MURPHY: From the beginning, our Town’s leadership has taken the affirmative steps necessary to protect the health and safety of our community— often making unpopular decisions that were stricter than the state’s. And the proof is in the results: The Boston Globe reported that Nantucket had the best community COVID-19 rates in the commonwealth. The simple fact is that we are different than the rest of the state in many ways, and our Town leaders recognized that and took action quickly to protect the community. And a great deal of credit belongs to our community members who have done the work to protect our community.
N MAGAZINE: You started a hugely popular book group on Nantucket. Can you tell us about it and how people can join?

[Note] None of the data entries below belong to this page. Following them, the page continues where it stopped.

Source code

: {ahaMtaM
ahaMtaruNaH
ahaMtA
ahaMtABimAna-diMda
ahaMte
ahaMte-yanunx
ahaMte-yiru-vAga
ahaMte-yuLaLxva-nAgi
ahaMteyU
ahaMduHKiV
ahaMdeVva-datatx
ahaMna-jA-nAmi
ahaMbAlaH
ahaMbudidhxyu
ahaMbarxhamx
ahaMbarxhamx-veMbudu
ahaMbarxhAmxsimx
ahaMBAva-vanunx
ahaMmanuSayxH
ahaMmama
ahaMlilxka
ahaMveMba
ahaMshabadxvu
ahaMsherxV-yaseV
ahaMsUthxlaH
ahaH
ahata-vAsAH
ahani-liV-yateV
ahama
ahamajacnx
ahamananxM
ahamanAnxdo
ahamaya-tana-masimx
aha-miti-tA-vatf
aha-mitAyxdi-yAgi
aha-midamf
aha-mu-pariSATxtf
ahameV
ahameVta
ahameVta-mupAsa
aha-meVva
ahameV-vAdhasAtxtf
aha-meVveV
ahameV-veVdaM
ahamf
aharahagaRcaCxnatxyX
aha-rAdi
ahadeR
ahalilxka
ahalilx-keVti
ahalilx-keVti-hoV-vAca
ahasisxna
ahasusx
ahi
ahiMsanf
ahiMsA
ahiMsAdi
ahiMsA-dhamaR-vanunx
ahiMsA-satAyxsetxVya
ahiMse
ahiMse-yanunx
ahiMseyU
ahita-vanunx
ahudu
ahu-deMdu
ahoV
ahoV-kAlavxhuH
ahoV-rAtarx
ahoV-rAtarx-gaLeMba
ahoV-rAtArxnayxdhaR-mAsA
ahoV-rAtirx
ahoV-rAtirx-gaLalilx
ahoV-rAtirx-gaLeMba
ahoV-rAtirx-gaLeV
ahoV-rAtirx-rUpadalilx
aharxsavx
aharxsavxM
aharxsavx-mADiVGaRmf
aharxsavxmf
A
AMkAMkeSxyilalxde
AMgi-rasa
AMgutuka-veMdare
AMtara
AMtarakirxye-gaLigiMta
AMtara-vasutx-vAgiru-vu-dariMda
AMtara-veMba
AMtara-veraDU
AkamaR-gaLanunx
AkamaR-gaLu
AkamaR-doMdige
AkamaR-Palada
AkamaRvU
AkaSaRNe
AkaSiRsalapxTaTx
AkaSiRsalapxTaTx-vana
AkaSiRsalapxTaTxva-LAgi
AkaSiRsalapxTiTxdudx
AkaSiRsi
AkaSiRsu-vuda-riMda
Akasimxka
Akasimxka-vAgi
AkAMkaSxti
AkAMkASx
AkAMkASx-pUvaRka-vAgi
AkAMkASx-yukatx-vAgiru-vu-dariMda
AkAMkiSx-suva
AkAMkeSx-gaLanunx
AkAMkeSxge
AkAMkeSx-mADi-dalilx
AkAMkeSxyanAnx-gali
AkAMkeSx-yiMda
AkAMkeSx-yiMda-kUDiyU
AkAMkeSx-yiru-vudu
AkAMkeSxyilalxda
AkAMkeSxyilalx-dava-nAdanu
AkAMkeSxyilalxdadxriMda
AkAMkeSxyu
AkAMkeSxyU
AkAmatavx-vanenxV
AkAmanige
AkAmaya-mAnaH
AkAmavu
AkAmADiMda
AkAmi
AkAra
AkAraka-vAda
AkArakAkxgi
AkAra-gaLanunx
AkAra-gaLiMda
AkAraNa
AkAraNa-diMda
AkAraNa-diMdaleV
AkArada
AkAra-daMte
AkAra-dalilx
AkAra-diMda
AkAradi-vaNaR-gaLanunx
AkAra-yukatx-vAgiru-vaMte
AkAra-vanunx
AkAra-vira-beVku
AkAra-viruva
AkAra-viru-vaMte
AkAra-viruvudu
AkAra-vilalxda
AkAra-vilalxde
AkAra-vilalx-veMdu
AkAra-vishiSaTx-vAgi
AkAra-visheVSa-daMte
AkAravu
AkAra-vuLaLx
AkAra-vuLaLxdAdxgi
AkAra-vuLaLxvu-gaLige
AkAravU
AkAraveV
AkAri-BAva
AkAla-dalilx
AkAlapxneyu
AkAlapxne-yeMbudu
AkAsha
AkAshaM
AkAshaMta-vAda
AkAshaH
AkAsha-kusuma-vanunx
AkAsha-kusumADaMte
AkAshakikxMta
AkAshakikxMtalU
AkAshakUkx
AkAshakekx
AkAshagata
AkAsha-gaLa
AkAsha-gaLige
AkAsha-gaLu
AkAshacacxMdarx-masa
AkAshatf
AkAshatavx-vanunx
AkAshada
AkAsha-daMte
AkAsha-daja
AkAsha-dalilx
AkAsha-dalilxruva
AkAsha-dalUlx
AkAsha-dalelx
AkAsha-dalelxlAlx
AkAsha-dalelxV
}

MURPHY: The book club is an extension of my interest in leadership and personal growth. I run a personal coaching business, True Reach, where I empower my clients to reach their own personal, leadership and business goals. Also, with Jennifer Cohen, we started WE CAN, where we support women in leadership roles on Nantucket, whether it be personal, professional or municipal engagement.
The book group started in January with Dare to Lead [by Brené Brown] and attracted a dynamic group of women who wanted to continue when the pandemic hit. So I moved the book group online where we did another Dare to Lead session, along with Reshma Saujani’s Brave Not Perfect, The Art of Asking by Amanda Palmer, Untamed by Glennon Doyle, Becoming by Michelle Obama and Lead from the Outside by Stacey Abrams.
All of the women who participate have reported feeling a better sense of connection, growth and inspiration from the group—what’s better than that!? We meet Thursday nights at 7:30 via Zoom and we’d love to welcome new members. The only rules are to keep our shared stories confidential and to never apologize for being late or not reading enough of the book. In this way we foster trust, growth and acceptance. It’s truly a gift.